◆ EXERCISE GOAL
Return the material below exactly, but only from the line with "pinky dip: (573, 222)" through the line with "index mcp: (237, 210)", and without its pictures.

◆ MATERIAL FOR THIS EXERCISE
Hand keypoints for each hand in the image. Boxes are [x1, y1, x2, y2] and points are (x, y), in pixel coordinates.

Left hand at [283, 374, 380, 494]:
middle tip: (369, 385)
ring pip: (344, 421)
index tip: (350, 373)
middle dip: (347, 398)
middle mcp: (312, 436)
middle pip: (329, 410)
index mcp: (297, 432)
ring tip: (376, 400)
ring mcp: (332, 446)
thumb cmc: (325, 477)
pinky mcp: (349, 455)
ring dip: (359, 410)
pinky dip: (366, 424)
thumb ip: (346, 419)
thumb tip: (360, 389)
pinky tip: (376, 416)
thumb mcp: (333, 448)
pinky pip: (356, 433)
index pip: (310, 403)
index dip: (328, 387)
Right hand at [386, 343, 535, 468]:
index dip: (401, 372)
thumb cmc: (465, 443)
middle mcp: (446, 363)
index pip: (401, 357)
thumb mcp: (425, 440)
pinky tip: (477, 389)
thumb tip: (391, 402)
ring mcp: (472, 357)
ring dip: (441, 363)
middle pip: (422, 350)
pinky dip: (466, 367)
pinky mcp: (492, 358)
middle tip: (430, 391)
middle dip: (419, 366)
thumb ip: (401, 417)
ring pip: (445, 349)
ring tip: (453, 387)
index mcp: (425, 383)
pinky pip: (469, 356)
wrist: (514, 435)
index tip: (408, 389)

...

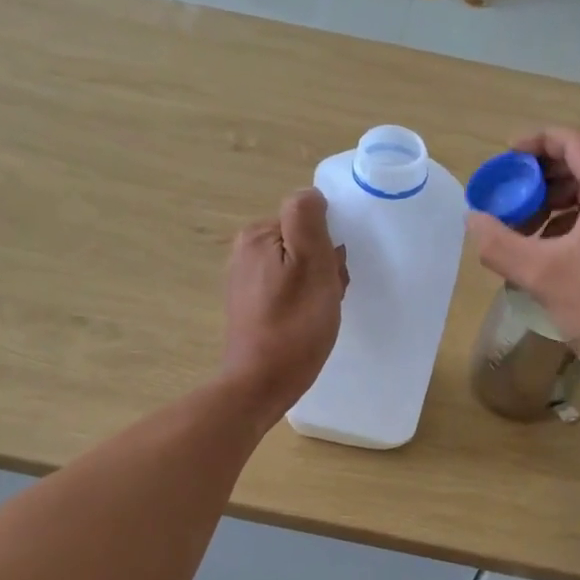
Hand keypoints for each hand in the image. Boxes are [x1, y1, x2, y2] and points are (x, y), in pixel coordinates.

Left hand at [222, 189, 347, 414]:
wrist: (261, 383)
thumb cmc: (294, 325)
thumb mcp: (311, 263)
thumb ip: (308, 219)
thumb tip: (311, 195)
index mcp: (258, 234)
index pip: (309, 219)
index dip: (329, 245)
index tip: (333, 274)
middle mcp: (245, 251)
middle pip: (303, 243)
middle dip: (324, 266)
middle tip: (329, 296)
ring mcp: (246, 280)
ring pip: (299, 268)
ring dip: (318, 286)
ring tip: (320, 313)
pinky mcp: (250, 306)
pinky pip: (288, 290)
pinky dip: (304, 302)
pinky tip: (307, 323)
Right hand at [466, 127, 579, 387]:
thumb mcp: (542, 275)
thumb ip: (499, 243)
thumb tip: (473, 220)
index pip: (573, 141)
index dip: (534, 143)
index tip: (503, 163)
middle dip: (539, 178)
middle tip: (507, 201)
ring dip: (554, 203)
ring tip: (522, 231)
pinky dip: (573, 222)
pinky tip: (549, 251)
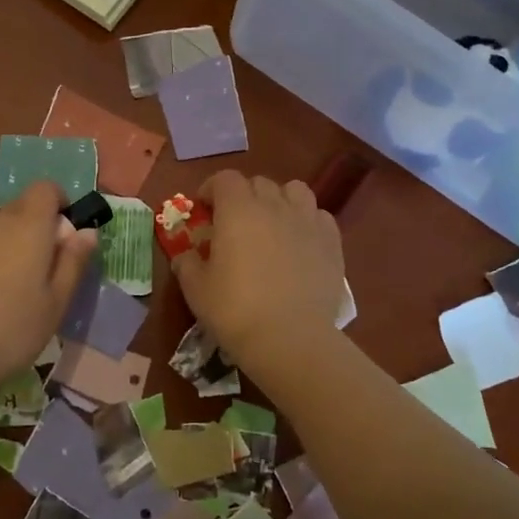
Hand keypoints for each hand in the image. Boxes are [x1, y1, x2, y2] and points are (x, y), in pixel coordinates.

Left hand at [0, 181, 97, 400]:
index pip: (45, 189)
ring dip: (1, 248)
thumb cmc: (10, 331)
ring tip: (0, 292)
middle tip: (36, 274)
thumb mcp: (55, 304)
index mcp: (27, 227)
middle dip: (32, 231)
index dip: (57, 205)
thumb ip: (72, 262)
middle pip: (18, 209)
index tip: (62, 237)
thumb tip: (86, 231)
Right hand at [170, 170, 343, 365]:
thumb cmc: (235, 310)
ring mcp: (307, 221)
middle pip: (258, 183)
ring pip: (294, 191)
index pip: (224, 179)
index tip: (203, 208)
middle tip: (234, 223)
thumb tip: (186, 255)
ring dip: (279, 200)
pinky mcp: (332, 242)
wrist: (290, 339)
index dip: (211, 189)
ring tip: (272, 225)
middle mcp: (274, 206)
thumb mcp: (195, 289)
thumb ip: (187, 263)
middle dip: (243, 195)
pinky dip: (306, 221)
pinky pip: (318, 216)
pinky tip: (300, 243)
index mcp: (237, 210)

* * *

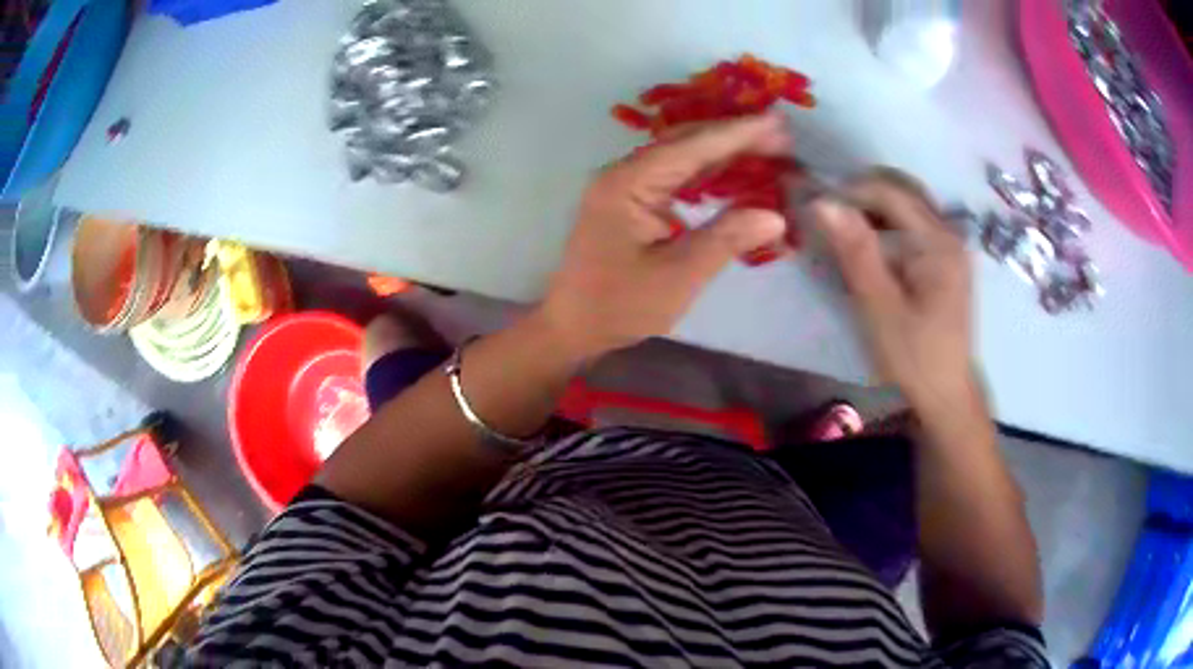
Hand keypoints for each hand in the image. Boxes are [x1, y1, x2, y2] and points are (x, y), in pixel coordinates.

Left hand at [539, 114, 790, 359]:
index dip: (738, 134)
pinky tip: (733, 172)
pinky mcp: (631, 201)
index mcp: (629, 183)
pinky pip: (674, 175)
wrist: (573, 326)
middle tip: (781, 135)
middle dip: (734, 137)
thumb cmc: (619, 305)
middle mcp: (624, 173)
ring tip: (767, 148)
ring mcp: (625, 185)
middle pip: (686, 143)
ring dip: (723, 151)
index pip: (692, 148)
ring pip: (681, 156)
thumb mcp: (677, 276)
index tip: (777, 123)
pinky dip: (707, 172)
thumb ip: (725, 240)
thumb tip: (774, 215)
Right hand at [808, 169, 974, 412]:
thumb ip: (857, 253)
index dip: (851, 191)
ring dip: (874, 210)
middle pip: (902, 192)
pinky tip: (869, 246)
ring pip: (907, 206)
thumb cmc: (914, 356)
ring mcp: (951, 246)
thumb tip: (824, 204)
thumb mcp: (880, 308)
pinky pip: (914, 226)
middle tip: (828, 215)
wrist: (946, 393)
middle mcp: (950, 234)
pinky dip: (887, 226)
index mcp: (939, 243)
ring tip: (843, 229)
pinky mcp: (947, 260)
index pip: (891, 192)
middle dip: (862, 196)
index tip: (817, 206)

◆ REPLY
pinky dip: (573, 222)
pinky tip: (549, 251)
Hand keypoints for each hand in the image. Boxes are [x1, y1, x2, y2] and points are (x, y), in pixel coordinates.

Left hand at [0, 181, 97, 400]:
index pip: (45, 189)
ring dip: (1, 248)
thumb cmc: (10, 331)
ring tip: (0, 292)
middle tip: (36, 274)
thumb mcp: (55, 304)
index mcp: (27, 227)
middle dip: (32, 231)
index dip: (57, 205)
thumb ip: (72, 262)
middle pip: (18, 209)
index tip: (62, 237)
thumb tip: (86, 231)
Right hand at [170, 170, 343, 365]:
thumb cmc: (235, 310)
ring mcp: (307, 221)
middle pip: (258, 183)
ring pip: (294, 191)
index pip: (224, 179)
index tip: (203, 208)
middle tip: (234, 223)
thumb tip: (186, 255)
ring dip: (279, 200)
pinky mcp: (332, 242)
wrist: (290, 339)
index dip: (211, 189)
ring tip: (272, 225)
middle mcp: (274, 206)
thumb mcp: (195, 289)
thumb ip: (187, 263)
middle dip: (243, 195)
pinky dip: (306, 221)
pinky pip: (318, 216)
pinky tip: (300, 243)
index mcp: (237, 210)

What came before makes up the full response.